You’re having problems at work or at home. You’re stressed, and it’s beginning to show -- in more ways than one. You’ve noticed a bulge around your mid-section that wasn’t there before. Where are these extra pounds coming from?
Fight and Flight
Most of us become overeaters when we're feeling a lot of pressure. This happens thanks to your fight-or-flight response, a.k.a. survival mode -- once your body reaches a certain stress level, it does what it feels it needs to. In most cases, that means overeat.
Why? Because your body thinks you’ve used calories to deal with your stress, even though you haven’t, says Pamela Peeke, MD, an assistant professor of medicine at the University of Maryland. As a result, it thinks you need to replenish those calories, even though you don’t.
Cortisol and Comfort Foods
Levels of "the stress hormone," cortisol, rise during tension-filled times. This can turn your overeating into a habit. Because increased levels of the hormone also help cause higher insulin levels, your blood sugar drops and you crave sugary, fatty foods.
So instead of a salad or a banana, you’re more likely to reach for cookies or mac and cheese.
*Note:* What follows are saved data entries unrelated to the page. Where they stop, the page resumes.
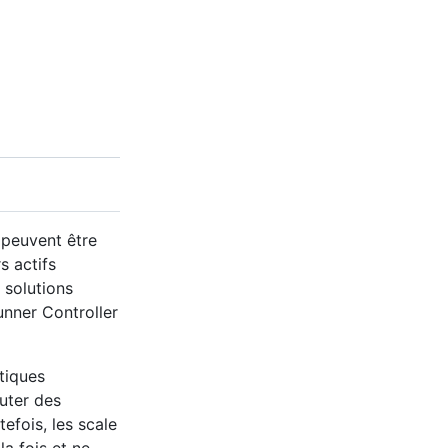
 peuvent être
s actifs
 solutions
nner Controller
tiques
uter des
efois, les scale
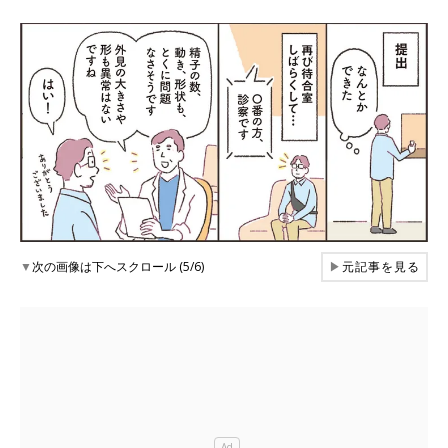
▼
次の画像は下へスクロール (5/6)
▶
元記事を見る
That’s why they’re called “comfort foods.”
Jason Perry Block, MD, an assistant professor of population medicine at Harvard, says eating can be a source of solace and can lower stress.
“This happens, in part, because the body releases chemicals in response to food that might have a direct calming effect.”
Fatty and sugary foods are usually the big culprits, because lots of us have such a strong love for them.
The bottom line? “More stress = more cortisol = higher appetite for junk food = more belly fat,” says Shawn M. Talbott, PhD, a nutritional biochemist.